Op grond van het hiervoor overwogene is de rechtbank van oordeel dat een vrijheidsbenemende straf van na te noemen duur moet worden opgelegd.
6.3 Vordering benadeelde partij
De benadeelde partij [slachtoffer] heeft een vordering tot schadevergoeding van € 1.778,79 ingediend tegen verdachte wegens materiële en immateriële schade die zij als gevolg van de tenlastegelegde feiten zou hebben geleden.
De rechtbank is van oordeel dat deze schade tot het gevorderde bedrag eenvoudig is vast te stellen en rechtstreeks voortvloeit uit de bewezenverklaarde feiten. De vordering - die inmiddels reeds door verdachte is voldaan - zal dan ook worden toegewezen.
Op grond van het vorenoverwogene is de rechtbank van oordeel dat een vrijheidsbenemende straf van na te noemen duur moet worden opgelegd.
7. Toepasselijke wettelijke voorschriften
De volgende wetsartikelen zijn van toepassing:
Wetboek van Strafrecht: art. 14a, 14b, 14c, 57, 247 en 300.
8. Beslissing
De rechtbank:
Spreekt verdachte vrij van het onder 1 primair ten laste gelegde feit.
Verklaart bewezen dat verdachte de tenlastegelegde feiten heeft begaan zoals hiervoor onder 3.3 vermeld.
Verklaart niet bewezen wat aan verdachte meer of anders is tenlastegelegd dan hierboven als bewezen is aangenomen en spreekt verdachte daarvan vrij.
Bepaalt dat de bewezenverklaarde feiten onder 1 subsidiair en 2 de hierboven onder 4. vermelde strafbare feiten opleveren.
Verklaart verdachte hiervoor strafbaar.
Veroordeelt verdachte tot een gevangenisstraf voor de duur van honderdenzestig (160) dagen, met bevel dat van deze straf een gedeelte, groot zestig (60) dagen, niet zal worden ten uitvoer gelegd, tenzij de rechter later anders mocht gelasten op grond dat veroordeelde zich voor het einde van de op twee jaar bepaalde proeftijd aan een strafbaar feit heeft schuldig gemaakt.
Bepaalt dat de tijd die verdachte vóór de tenuitvoerlegging van dit vonnis in verzekering en voorlopige hechtenis heeft doorgebracht, bij de tenuitvoerlegging van de thans opgelegde gevangenisstraf in mindering wordt gebracht, voorzover die tijd niet reeds op een andere vrijheidsstraf in mindering is gebracht.

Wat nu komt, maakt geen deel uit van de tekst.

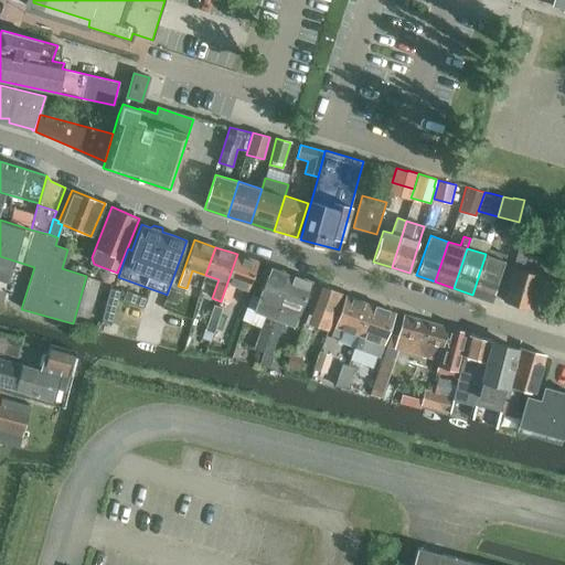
[(503,301),(516,306),(516,308),(523,310),(526,309),(530,310),(541,276),(523,270),(529,252),(520,248),(503,301)]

Wijst toe de vordering tot vergoeding van de door de benadeelde partij [slachtoffer] geleden schade tot een bedrag van
€ 1.778,79 en veroordeelt verdachte tot betaling van dit bedrag aan [slachtoffer], tegen behoorlijk bewijs van kwijting.
Heft op het reeds geschorste bevel tot voorlopige hechtenis.
9. Samenstelling rechtbank en uitspraakdatum
Dit vonnis is gewezen door
mr. Verpalen, voorzitter,
mrs. Pott Hofstede en Van Eijck, rechters,
in tegenwoordigheid van de griffier mr. Kocken,
en uitgesproken op de openbare terechtzitting van 7 juli 2006.
Mr. Van Eijck is buiten staat dit vonnis mede te ondertekenen.